_Work request_
Below are the entries to work from; restate word for word the portion that opens with the line containing "задержала нескольких человек" and closes with the line containing "он обращается с", keeping both.

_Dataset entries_
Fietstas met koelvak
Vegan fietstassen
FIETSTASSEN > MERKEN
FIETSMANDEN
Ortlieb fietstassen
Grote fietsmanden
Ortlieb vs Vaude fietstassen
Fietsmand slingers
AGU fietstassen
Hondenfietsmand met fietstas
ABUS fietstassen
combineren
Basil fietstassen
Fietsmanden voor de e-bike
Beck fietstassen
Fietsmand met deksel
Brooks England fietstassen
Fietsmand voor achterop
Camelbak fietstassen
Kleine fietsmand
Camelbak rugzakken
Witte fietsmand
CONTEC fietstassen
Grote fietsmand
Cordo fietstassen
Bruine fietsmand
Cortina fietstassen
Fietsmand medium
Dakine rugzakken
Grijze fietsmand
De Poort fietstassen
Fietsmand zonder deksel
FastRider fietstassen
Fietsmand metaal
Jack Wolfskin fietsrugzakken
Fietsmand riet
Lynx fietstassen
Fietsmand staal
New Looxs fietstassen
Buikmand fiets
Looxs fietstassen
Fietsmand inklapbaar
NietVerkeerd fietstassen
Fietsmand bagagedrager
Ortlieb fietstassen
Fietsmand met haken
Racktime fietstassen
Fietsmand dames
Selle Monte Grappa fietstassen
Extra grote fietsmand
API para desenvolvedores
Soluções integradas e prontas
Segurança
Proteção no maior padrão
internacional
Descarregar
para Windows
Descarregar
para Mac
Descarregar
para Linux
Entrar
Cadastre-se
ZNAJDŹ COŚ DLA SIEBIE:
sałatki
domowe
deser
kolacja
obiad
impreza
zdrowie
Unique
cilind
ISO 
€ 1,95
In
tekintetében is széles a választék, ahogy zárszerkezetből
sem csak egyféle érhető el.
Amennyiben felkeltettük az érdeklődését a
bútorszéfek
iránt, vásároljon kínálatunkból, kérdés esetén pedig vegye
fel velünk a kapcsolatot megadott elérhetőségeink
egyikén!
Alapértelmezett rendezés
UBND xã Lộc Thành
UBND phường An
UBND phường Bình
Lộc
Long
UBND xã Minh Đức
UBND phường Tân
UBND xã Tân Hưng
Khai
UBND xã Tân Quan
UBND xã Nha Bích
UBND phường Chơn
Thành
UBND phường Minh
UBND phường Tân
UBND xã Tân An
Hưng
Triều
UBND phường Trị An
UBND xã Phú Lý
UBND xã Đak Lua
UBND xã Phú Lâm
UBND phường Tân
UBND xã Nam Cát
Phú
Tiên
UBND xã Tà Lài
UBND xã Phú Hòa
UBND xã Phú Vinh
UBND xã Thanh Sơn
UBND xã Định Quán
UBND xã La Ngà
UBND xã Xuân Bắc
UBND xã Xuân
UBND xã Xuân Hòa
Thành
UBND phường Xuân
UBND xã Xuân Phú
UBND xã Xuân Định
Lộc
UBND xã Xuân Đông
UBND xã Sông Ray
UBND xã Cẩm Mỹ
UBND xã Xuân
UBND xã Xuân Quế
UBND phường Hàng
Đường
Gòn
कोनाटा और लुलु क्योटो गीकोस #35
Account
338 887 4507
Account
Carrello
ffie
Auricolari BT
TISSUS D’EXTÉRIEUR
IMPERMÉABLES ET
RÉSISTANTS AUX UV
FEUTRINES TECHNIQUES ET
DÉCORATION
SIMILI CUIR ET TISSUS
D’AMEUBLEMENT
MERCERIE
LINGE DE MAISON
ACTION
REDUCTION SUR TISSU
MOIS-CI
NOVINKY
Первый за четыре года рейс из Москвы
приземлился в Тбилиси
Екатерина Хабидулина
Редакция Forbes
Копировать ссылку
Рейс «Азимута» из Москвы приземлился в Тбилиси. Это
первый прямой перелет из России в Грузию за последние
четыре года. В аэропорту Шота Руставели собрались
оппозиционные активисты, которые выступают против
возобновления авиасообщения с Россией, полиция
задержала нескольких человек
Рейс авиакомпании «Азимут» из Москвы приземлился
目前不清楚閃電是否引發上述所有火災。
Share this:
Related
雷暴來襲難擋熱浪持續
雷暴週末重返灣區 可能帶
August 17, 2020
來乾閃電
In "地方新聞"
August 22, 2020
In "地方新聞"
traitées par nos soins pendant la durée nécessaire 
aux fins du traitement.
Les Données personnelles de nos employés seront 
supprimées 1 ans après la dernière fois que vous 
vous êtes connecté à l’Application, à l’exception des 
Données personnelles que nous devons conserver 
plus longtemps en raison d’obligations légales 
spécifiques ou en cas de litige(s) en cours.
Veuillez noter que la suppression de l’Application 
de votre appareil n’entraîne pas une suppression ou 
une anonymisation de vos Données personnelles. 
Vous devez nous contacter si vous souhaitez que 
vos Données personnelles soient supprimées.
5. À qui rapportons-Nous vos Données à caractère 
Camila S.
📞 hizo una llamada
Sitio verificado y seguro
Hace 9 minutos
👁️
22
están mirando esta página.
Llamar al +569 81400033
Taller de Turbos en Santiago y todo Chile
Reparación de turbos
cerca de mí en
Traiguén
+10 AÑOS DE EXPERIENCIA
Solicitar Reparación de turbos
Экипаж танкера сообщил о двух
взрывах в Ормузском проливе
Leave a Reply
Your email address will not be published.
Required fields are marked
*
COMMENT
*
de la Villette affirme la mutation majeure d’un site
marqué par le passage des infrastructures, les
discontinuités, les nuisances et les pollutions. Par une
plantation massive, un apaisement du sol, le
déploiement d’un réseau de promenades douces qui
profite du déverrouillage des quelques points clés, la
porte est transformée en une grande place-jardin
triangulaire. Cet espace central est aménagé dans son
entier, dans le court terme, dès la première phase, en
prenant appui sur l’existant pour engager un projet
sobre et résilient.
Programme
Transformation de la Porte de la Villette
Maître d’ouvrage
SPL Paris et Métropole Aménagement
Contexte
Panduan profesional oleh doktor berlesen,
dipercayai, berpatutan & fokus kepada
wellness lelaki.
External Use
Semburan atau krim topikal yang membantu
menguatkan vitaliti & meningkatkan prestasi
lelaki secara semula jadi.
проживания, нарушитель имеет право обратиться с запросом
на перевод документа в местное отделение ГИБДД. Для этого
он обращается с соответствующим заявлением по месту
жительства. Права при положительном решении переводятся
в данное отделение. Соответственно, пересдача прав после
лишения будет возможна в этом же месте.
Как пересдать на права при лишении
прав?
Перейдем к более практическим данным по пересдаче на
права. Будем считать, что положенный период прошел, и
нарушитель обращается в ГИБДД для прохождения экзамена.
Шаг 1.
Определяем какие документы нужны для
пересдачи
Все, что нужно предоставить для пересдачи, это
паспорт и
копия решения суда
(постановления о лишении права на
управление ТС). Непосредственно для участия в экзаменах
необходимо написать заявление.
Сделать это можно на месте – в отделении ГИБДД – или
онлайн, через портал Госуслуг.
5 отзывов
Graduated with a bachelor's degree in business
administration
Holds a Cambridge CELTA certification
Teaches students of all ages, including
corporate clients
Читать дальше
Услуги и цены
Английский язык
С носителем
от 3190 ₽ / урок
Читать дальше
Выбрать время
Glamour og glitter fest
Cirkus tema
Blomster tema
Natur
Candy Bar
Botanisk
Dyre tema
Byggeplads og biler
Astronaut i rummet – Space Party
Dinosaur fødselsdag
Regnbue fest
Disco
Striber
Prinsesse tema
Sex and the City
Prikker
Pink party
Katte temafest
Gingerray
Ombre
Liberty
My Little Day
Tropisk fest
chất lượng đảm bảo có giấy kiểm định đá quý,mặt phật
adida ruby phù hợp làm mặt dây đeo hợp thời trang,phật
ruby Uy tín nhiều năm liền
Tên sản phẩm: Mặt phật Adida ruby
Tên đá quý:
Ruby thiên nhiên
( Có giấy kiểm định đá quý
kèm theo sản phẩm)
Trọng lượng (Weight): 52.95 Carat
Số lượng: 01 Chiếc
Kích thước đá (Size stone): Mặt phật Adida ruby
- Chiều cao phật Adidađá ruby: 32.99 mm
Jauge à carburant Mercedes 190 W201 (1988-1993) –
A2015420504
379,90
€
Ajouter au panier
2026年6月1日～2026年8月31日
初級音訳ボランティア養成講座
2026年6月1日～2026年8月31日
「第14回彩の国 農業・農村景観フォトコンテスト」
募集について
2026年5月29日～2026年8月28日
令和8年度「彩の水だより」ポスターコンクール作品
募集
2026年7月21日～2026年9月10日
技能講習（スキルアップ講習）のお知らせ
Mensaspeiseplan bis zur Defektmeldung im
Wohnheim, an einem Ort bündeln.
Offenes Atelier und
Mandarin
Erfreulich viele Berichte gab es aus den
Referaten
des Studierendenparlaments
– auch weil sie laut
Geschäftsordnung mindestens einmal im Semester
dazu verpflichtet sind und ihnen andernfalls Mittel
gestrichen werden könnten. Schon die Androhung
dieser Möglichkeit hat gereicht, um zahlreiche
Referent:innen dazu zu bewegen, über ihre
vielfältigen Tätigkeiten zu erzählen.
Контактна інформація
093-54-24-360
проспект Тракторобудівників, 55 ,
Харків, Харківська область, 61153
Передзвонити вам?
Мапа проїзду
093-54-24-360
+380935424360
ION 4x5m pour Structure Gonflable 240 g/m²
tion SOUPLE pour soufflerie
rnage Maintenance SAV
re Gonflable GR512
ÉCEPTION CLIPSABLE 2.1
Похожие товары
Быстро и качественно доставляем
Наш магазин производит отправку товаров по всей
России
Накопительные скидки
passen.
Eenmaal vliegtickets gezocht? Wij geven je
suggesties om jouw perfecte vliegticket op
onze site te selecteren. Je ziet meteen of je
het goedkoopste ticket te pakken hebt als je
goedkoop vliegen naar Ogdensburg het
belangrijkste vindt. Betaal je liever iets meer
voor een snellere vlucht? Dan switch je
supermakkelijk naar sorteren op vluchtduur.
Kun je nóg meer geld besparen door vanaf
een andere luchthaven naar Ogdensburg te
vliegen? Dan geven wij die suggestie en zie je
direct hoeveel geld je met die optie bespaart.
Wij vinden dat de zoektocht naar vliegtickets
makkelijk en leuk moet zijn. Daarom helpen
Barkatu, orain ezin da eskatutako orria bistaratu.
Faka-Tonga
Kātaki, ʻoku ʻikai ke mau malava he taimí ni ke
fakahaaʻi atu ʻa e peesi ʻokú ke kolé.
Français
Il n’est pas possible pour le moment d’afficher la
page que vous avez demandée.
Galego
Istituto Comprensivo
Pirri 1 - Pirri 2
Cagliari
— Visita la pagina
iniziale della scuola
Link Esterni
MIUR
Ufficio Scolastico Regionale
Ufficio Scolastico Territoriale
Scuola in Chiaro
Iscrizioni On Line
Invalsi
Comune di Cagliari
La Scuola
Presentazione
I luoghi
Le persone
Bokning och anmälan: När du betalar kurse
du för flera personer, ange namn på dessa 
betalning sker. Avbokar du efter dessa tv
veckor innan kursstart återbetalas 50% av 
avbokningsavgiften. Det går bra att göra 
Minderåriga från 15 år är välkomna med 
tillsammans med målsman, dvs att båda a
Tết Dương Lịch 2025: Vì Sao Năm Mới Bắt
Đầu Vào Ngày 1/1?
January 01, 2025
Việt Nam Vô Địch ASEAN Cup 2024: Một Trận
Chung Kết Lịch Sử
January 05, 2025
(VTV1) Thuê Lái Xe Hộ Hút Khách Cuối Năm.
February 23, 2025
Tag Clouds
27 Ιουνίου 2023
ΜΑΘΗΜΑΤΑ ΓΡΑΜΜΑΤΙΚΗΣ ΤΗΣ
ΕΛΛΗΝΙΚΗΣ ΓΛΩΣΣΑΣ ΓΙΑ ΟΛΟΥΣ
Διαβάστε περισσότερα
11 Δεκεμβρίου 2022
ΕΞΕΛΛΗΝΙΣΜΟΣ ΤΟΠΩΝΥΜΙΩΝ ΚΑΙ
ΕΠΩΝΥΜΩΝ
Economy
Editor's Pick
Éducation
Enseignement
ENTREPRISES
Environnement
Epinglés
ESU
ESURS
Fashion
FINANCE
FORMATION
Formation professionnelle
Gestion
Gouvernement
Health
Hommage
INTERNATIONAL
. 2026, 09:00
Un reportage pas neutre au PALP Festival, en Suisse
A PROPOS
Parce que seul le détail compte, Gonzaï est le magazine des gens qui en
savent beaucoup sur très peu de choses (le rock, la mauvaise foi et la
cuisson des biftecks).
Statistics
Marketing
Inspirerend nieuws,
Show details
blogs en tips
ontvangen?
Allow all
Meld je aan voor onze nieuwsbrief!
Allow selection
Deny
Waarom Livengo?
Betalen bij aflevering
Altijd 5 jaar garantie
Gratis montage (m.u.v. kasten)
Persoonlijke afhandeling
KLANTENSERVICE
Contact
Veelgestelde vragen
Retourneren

_Answer to this problem_
задержала нескольких человек
Рейс авиакомпании «Азимут» из Москвы приземлился
目前不清楚閃電是否引發上述所有火災。
Share this:
Related
雷暴來襲難擋熱浪持續
雷暴週末重返灣區 可能帶
August 17, 2020
來乾閃電
In "地方新聞"
August 22, 2020
In "地方新聞"
traitées par nos soins pendant la durée nécessaire 
aux fins du traitement.
Les Données personnelles de nos employés seront 
supprimées 1 ans après la dernière fois que vous 
vous êtes connecté à l’Application, à l’exception des 
Données personnelles que nous devons conserver 
plus longtemps en raison d’obligations légales 
spécifiques ou en cas de litige(s) en cours.
Veuillez noter que la suppression de l’Application 
de votre appareil n’entraîne pas une suppression ou 
une anonymisation de vos Données personnelles. 
Vous devez nous contacter si vous souhaitez que 
vos Données personnelles soient supprimées.
5. À qui rapportons-Nous vos Données à caractère 
Camila S.
📞 hizo una llamada
Sitio verificado y seguro
Hace 9 minutos
👁️
22
están mirando esta página.
Llamar al +569 81400033
Taller de Turbos en Santiago y todo Chile
Reparación de turbos
cerca de mí en
Traiguén
+10 AÑOS DE EXPERIENCIA
Solicitar Reparación de turbos
Экипаж танкера сообщил о двух
взрывах в Ормузском проливе
Leave a Reply
Your email address will not be published.
Required fields are marked
*
COMMENT
*
de la Villette affirme la mutation majeure d’un site
marqué par le passage des infrastructures, les
discontinuités, les nuisances et les pollutions. Par une
plantation massive, un apaisement du sol, le
déploiement d’un réseau de promenades douces qui
profite du déverrouillage des quelques points clés, la
porte est transformée en une grande place-jardin
triangulaire. Cet espace central est aménagé dans son
entier, dans le court terme, dès la première phase, en
prenant appui sur l’existant pour engager un projet
sobre et résilient.
Programme
Transformation de la Porte de la Villette
Maître d’ouvrage
SPL Paris et Métropole Aménagement
Contexte
Panduan profesional oleh doktor berlesen,
dipercayai, berpatutan & fokus kepada
wellness lelaki.
External Use
Semburan atau krim topikal yang membantu
menguatkan vitaliti & meningkatkan prestasi
lelaki secara semula jadi.
проживания, нарушитель имеет право обратиться с запросом
на перевод документа в местное отделение ГИБДД. Для этого
он обращается с соответствующим заявлением по месту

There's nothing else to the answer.